Diarrhoea-predominant irritable bowel syndrome (IBS-d) is associated with increased levels of 5-hydroxytryptamine (5-HT) that may contribute to the symptoms. Current treatment for IBS-d is limited. Whilst the 5-HT3 receptor antagonist alosetron delivers symptomatic relief, patients often experience constipation and more rarely potentially life-threatening ischemic colitis.  It is reasoned that a 5-HT3 receptor partial agonist would reduce some of the consequences of increased 5-HT levels, but by still retaining some 5-HT3 receptor activity, the side effect profile is predicted to be better than simple antagonists.  The efficacy of CSTI-300 is at least comparable to a current therapeutic, the 5-HT3 receptor antagonist alosetron, in an in vivo rat model replicating the viscera hypersensitivity patients with IBS-d experience (Roberts et al, 2018, this meeting).  Our studies have evaluated some of the 5-HT3 receptor partial agonist properties of CSTI-300, and the potential of the drug to treat IBS-d (Roberts et al, 2018, this meeting). Here we further investigate the in vitro pharmacology of CSTI-300.

Radioligand binding studies, functional intracellular calcium assays and whole-cell patch clamp electrophysiology were utilised to investigate the pharmacology of CSTI-300 at the human (h) 5-HT3A and 5-HT3AB receptors expressed in HEK293 cells. 

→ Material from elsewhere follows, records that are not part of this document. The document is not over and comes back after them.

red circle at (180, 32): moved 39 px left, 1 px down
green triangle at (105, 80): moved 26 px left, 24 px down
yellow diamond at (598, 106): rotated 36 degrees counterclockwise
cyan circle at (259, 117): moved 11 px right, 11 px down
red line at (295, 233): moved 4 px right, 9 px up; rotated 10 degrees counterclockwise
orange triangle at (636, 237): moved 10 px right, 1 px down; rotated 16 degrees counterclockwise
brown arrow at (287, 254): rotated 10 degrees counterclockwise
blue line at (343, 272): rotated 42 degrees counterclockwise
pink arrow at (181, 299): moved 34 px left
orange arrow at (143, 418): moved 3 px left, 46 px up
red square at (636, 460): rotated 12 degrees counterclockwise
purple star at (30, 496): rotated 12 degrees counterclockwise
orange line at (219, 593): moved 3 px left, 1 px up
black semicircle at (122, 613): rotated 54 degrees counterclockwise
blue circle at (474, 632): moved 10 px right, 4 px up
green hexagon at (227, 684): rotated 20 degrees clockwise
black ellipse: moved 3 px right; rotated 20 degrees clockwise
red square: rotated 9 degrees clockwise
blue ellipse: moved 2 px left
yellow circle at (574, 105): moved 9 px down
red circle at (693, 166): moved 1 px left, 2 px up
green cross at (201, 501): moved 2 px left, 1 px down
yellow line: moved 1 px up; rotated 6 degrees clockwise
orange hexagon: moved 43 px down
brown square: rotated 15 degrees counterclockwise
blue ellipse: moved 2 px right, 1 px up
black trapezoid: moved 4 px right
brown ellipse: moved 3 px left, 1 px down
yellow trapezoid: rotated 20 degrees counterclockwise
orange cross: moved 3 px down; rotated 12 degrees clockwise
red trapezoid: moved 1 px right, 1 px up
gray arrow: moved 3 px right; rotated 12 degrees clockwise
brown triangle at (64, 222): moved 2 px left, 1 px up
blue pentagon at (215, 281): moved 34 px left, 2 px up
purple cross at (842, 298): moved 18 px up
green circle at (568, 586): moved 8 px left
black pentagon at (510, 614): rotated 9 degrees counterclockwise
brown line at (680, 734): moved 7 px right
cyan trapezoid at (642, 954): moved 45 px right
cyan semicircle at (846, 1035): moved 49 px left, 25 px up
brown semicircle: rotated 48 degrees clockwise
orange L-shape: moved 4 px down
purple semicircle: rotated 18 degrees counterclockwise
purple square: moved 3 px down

In radioligand binding assays, CSTI-300 displayed high affinity for the h5-HT3A and h5-HT3AB receptors, with a Ki of approximately 2.0 nM compared to around 400 nM for 5-HT.  5-HT and CSTI-300 allowed the cryptic orthosteric modulator 5-chloroindole to compete for h5-HT3A receptor binding sites (an action not evident with antagonists). In comparison to 5-HT, CSTI-300 displayed potent partial agonist activity (measured by an increase in [Ca2+]i) at the h5-HT3A and h5-HT3AB receptors (approximately 30-40% intrinsic efficacy).  Preincubation with the selective 5-HT3 receptor antagonist granisetron (500 nM) blocked either 5-HT or CSTI-300 induced responses at the h5-HT3A or h5-HT3AB receptors, demonstrating the selectivity of these ligands for the 5-HT3 receptors in this assay.  Electrophysiology experiments demonstrated that the CSTI-300 induced current had a slower rise time in comparison to 5-HT at the h5-HT3A receptor; with peak effect of approximately 20% relative to 5-HT.  

In summary, CSTI-300 displayed actions of a partial agonist at h5-HT3 receptor isoforms that support its therapeutic potential to reduce the symptoms experienced by patients with IBS-d, with the added benefit of likely reduced adverse effects mediated by high level inhibition of the 5-HT3 receptor.